Warren Bull, about the Y chromosome. Ever hear the theory that it is really only a broken X?
:)
Patg

Anonymous said...

I'm with you about the clothes, Warren. I recently reread a 'famous author' book and was shocked by all the (seemingly) never-ending descriptions about what EVERY SINGLE CHARACTER, no matter how minor, was wearing. Personally I could care less that someone had on a 'designer du jour' charcoal pencil skirt - especially when that character is never seen again.

KM said...

I, too, like the descriptions interspersed naturally.

Somewhere I read that the original instructions to authors in Britiain for an early line of romances included the direction that the physical description of the heroine be minimal, so that every reader could depict herself in that role.

E. B. Davis said...

In 1st person POV, it's hard to give the MC's description, other than to have another character come up and say, "Gee, I love your short, curly brown hair. Have you been working out? You look foxy for a 44 year old! And how tall are you?"

In 3rd person POV, too many authors wax into omniscient POV and describe the character as if someone else is observing them. Doesn't matter if it is 1st or 3rd, if the book is written in that character's POV, you can't give a description of the character, as if there is also a narrator.

Those descriptions have to be slipped in carefully if the description is absolutely necessary. Not sure I really care if someone is blond or brunette. It may be better to let it up to the reader.

Rhonda Lane said...

I think it's more fun for the reader to imagine a version of main characters. Leaving description open to interpretation allows for all sorts of discussions of "casting" on social media, which also works as promotion.

BTW, sexual content doesn't fly in Christian publishing. I know people who gravitate toward the Christian publishers to avoid stories with sex and swearing. There are Christian romances, but they're what's known as "sweet romances" with a "low sensuality level."

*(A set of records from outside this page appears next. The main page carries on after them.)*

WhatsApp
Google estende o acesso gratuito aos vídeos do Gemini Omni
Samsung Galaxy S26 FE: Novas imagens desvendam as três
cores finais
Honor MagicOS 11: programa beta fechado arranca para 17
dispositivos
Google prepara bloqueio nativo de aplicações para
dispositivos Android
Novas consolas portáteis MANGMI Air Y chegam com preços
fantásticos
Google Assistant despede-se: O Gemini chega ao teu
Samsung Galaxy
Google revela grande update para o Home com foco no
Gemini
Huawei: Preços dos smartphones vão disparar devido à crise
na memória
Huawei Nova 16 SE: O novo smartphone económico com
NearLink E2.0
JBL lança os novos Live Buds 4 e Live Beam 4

Note the buzzwords I picked up at my local RWA chapter meetings. ;) The RWA chapters are closer than the SinC chapters.

Gloria Alden said...

Warren, I don't know designer clothes from K-Mart clothes, either. So It's not the Y-chromosome, it's lack of caring.

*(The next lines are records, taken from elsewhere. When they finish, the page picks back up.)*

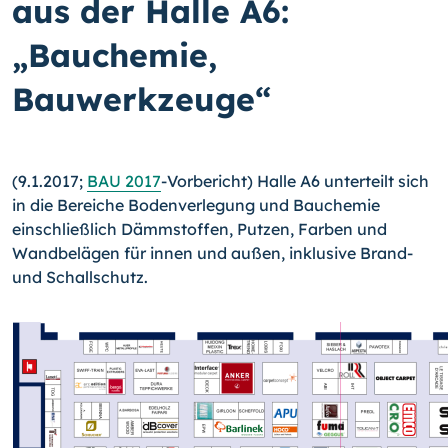
aus der Halle A6:
„Bauchemie,
Bauwerkzeuge“
(9.1.2017;
BAU 2017
-Vorbericht) Halle A6 unterteilt sich
in die Bereiche Bodenverlegung und Bauchemie
einschließlich Dämmstoffen, Putzen, Farben und
Wandbelägen für innen und außen, inklusive Brand-
und Schallschutz.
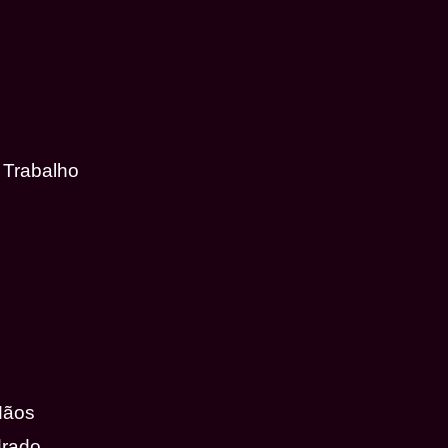
 Trabalho
Mãos
drado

Pat, I do think that's more common in thrillers, at least in the few I've read.

Anoymous, minimal description seems more appropriate for a very minor walk on character especially when it comes to clothes.

KM, that's an interesting fact. I've never heard that, but it does seem the British mystery writers don't go overboard with description.

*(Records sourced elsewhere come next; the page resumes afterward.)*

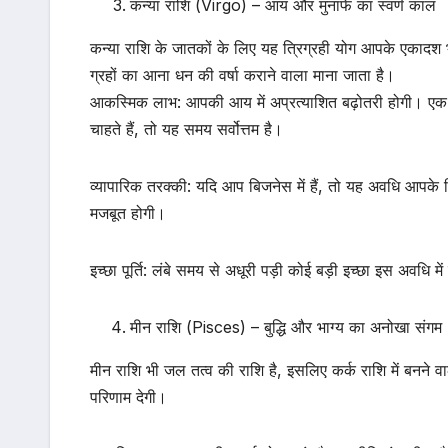
कन्या राशि (Virgo) – आय और मुनाफे का स्वर्ण काल
कन्या राशि के जातकों के लिए यह त्रिग्रही योग आपके एकादश
ग्रहों का आना धन की वर्षा कराने वाला माना जाता है।
आकस्मिक लाभ: आपकी आय में अप्रत्याशित बढ़ोतरी होगी। एक 
चाहते हैं, तो यह समय सर्वोत्तम है।
व्यापारिक तरक्की: यदि आप बिजनेस में हैं, तो यह अवधि आपके ल
मजबूत होगी।
इच्छा पूर्ति: लंबे समय से अधूरी पड़ी कोई बड़ी इच्छा इस अवधि 
मीन राशि (Pisces) – बुद्धि और भाग्य का अनोखा संगम
मीन राशि भी जल तत्व की राशि है, इसलिए कर्क राशि में बनने वाल
परिणाम देगी।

E.B. I think writing description can be even harder to do than writing dialog. It's like seasoning a dish, lightly done is always better than a heavy hand.

Rhonda, I know I'm often disappointed when I see a movie made of a good book and the lead characters look nothing like I imagined the book character. And, yes, that's why our writer's group all laughed when she said this author had submitted it to a Christian Publishing house, but we didn't do it in a mean way. We had her laughing with us. I like the buzz words, Rhonda.

Anonymous said...

Okay. I confess to being that friend, intolerant of anything gorgeous! Give me freckles, wild hair, and even a troubling zit once in a while, then I can believe in them!

James Montgomery Jackson said...

Gloria, sorry I'm late chiming in. Was editing all day and the day ended before my to do list ended.

I tend to be minimalist but give people a general feel for the character picking a characteristic of two that seem to embody that person.

Nervous tics with fingers gnawed to the quick.
Laugh lines etched by a backhoe.

Or something like that. Give me more than a line or two of description and I’m skipping the rest of the paragraph and getting on with the story – unless, as you suggest, it is ladled out a dipper at a time.

~ Jim

Gloria Alden said...

Jim, I liked your descriptions in Bad Policy. I think you did an excellent job of it - just enough, but not too much and unique descriptions as your examples here showed.